Je n’ai pas posé ces textes a posteriori sur un travail effectué à partir de données musicales. Ils n’en constituent pas non plus le préalable. C’est pendant le travail de recherche, de tâtonnement sur les premières idées spécifiquement sonores que le texte intervient, et à partir d’elles : si sa découverte me frappe et que je le choisis, c’est qu’il a la capacité à la fois de formuler et d’éclairer des aspects précisément techniques, artisanaux, de mon travail, et dans un même temps de les projeter sur un autre plan, en leur donnant un champ de significations plus large, expressif, symbolique ou poétique. A partir de ce choix, de cette rencontre avec le texte, celui-ci accompagne, éclaire, enrichit, précise le chemin que je suis dans la composition.

http://data.abuledu.org/URI/50caeaff

Dans Torpeurs, les textes que j’ai choisis n’ont eux pas pour but de comprendre ce qui nous entoure mais s’intéressent à dire l’expérience intérieure et ses inconnues. A travers différents visages du sommeil, ils questionnent le sujet et son impossible unité, et touchent eux aussi aux rives de la conscience rationnelle. Un fragment d’une « dream vision » de G. Chaucer, qui mêle contemplation et effroi existentiel, côtoie le rêve d’un amoureux éconduit ; une hymne ambrosienne pour les Complies (la prière du coucher) supplie d’éloigner les fantasmes nocturnes à même de détourner la conscience de la voie droite ; une femme s’adonne au délire de celui qui « versefie en dormant » tandis qu’un homme voit sa propre déchéance comme s’il se dédoublait dans l’engourdissement d’un sommeil funeste.

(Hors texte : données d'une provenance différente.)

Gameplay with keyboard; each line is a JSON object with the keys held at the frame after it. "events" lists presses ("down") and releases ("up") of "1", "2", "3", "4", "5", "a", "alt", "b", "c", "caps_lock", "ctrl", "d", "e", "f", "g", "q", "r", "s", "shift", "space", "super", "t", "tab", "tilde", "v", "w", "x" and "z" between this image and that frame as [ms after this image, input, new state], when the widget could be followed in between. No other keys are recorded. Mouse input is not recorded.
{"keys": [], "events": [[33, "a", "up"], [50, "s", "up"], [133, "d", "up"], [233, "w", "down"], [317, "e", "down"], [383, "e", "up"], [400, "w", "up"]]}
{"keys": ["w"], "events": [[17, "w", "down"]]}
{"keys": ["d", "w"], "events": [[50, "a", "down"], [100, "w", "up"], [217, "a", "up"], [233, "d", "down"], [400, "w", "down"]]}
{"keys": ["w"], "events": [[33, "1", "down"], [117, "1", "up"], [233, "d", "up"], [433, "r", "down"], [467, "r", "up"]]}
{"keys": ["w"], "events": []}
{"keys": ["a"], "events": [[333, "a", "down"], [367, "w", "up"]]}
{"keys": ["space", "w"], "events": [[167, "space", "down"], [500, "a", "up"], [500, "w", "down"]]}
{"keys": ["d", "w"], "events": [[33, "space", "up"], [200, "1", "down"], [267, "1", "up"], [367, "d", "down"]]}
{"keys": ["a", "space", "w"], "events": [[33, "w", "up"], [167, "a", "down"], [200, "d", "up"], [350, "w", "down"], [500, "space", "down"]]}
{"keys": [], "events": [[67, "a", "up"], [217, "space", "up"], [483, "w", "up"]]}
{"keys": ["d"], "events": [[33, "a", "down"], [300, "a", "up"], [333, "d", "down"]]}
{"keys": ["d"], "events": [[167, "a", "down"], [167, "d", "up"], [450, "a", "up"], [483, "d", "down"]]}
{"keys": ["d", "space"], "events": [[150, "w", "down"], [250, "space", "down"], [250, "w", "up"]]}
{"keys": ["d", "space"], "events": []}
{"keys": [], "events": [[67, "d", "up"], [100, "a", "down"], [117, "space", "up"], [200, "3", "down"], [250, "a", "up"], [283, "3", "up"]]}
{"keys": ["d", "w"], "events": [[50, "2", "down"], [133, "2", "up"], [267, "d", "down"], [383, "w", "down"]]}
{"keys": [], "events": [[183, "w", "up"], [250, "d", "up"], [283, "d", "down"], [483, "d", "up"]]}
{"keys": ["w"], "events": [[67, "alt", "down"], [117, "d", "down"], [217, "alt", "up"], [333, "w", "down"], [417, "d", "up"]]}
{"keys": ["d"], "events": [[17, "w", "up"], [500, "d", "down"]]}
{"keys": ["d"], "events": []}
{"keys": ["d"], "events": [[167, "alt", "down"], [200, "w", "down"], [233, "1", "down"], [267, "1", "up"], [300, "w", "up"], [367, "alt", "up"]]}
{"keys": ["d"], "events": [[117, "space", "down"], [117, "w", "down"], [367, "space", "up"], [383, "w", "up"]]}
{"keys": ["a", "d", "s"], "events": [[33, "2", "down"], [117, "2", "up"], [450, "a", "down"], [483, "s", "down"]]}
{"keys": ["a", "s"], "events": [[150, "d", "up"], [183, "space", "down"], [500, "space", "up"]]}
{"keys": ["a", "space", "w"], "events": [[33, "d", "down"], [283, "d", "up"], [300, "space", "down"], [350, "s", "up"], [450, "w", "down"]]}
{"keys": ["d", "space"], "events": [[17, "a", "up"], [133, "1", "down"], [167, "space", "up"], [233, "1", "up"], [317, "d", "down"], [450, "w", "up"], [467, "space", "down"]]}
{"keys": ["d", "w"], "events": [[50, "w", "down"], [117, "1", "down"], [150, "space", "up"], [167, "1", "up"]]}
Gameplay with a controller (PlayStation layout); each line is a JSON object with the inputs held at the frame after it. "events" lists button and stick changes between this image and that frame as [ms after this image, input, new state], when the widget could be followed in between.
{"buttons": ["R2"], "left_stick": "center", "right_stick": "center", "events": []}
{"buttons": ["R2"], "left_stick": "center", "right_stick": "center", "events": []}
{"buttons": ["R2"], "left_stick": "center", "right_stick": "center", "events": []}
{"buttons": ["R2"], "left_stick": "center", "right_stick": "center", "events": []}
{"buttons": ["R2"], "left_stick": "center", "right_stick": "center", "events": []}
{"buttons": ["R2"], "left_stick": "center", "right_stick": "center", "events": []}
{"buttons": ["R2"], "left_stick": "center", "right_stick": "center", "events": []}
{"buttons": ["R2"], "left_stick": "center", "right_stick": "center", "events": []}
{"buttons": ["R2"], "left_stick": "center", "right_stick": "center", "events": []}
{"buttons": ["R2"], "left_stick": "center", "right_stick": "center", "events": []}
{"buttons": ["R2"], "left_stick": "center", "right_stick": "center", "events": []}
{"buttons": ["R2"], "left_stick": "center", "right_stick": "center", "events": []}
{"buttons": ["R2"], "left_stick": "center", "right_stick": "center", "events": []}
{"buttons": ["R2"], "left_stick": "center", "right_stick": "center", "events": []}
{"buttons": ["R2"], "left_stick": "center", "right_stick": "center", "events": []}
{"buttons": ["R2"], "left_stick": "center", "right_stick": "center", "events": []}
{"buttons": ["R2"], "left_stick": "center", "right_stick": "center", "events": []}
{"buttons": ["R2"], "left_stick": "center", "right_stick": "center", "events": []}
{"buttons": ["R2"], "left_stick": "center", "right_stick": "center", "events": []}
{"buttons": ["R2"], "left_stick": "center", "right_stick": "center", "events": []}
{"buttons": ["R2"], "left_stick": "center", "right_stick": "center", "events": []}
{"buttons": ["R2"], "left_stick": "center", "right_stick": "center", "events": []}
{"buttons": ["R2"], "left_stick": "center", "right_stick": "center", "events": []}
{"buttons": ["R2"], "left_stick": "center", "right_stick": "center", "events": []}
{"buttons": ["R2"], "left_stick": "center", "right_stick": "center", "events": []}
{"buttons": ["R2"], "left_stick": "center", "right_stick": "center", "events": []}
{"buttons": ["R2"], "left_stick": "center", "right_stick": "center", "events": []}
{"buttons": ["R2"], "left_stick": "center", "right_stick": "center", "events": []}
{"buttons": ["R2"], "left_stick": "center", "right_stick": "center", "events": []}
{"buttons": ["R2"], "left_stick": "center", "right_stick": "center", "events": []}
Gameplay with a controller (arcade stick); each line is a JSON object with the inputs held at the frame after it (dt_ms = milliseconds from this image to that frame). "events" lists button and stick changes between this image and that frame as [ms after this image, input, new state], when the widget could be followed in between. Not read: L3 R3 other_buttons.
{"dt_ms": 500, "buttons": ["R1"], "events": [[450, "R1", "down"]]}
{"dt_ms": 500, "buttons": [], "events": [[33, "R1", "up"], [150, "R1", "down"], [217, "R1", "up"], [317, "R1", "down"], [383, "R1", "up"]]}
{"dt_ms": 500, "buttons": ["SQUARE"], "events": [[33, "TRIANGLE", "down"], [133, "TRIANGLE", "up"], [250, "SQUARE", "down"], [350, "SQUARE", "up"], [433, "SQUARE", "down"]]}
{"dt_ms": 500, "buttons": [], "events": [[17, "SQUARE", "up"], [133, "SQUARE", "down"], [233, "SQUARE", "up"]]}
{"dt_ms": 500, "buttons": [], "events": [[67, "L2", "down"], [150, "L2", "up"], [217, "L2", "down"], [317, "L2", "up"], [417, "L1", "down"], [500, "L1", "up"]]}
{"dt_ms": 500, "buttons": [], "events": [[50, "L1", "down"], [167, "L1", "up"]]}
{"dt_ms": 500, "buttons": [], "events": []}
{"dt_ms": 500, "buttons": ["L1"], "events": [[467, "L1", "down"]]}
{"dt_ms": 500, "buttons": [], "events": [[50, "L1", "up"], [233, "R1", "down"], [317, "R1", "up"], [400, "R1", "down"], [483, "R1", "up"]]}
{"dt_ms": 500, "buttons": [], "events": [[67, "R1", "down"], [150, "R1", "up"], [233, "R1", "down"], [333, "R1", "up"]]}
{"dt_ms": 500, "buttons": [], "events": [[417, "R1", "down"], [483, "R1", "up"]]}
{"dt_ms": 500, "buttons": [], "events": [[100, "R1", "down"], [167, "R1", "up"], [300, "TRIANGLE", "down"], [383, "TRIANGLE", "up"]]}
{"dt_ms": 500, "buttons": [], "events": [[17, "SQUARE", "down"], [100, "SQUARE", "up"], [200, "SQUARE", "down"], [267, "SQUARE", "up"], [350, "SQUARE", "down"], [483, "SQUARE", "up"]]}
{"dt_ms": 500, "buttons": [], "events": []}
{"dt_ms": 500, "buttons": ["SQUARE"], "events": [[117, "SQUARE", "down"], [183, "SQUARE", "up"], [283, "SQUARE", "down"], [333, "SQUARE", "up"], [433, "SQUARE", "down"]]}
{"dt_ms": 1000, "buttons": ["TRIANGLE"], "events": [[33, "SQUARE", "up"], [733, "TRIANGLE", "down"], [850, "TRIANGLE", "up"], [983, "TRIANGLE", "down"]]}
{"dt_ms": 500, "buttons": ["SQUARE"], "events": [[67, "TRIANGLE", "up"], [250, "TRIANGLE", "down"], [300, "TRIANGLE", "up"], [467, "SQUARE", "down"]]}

A la différence des quatre pièces instrumentales, le rassemblement de ces textes a été préalable (de plusieurs mois) à toute invention musicale, et ce n’est plus le sens seul dont je tire profit. J’ai choisi de travailler avec le texte à la fois comme structure pré-organisée, comme coordonnées sonores pré-formées (mélodiques, rythmiques, accentuelles), et comme véhicule d’un sens, source complexe par essence face à laquelle la composition s’apparente peut-être plus à une démarche de triple traduction tant la donnée de départ est forte, et met au défi tout un monde de systèmes musicaux « contemporains » qui condamnent souvent le texte au rôle d’intrus.

Pourquoi être allé chercher ces sources si loin dans le temps ? Si le Moyen-Age évoque pour nous aujourd’hui les rigueurs de la philosophie scholastique, le hiératisme de la statuaire gothique, ou l’expression conventionnelle de l’amour courtois, je risque d’être mal compris, ou de passer pour obscur par pur plaisir. Bien évidemment, derrière ces masques se cachent des interrogations qui me semblent directement en prise avec notre époque, tout en les exprimant d’une manière suffisamment forte et raffinée pour échapper à un contexte historique donné. Quelques parutions récentes m’ont guidé dans cette voie : je pense au Mathesis et subjectivité d’Hugues Dufourt, où l’histoire de l’élucidation des sensations et de ses rapports paradoxaux avec l’évolution des moyens de la composition est longuement abordée, et à l’éclairage et la prolongation qu’en donne Fabien Lévy en mettant notamment en perspective la naissance de l’écriture musicale et nos problèmes contemporains de la composition avec des sons ou avec des signes. Je dois ajouter également les travaux du philosophe Alain de Libera, son projet d’ « archéologie du sujet » au Moyen-Âge m’ayant aidé à mieux comprendre les enjeux de Torpeurs au moment où j’aurais été bien incapable de nommer les raisons qui m’avaient fait rassembler ces cinq textes. « L’archive n’est pas un dépôt mort, c’est une énergie fossile », affirme-t-il dans sa Leçon inaugurale au Collège de France. Je crois avoir été atteint par le rayonnement -bien peu fossile- de ce cortège d’ancêtres médiévaux aux prises avec les moires des phénomènes et de la rationalité, qui ont beaucoup à dire aux conforts et inconforts, certitudes et incertitudes, de l’invention musicale d’aujourd’hui.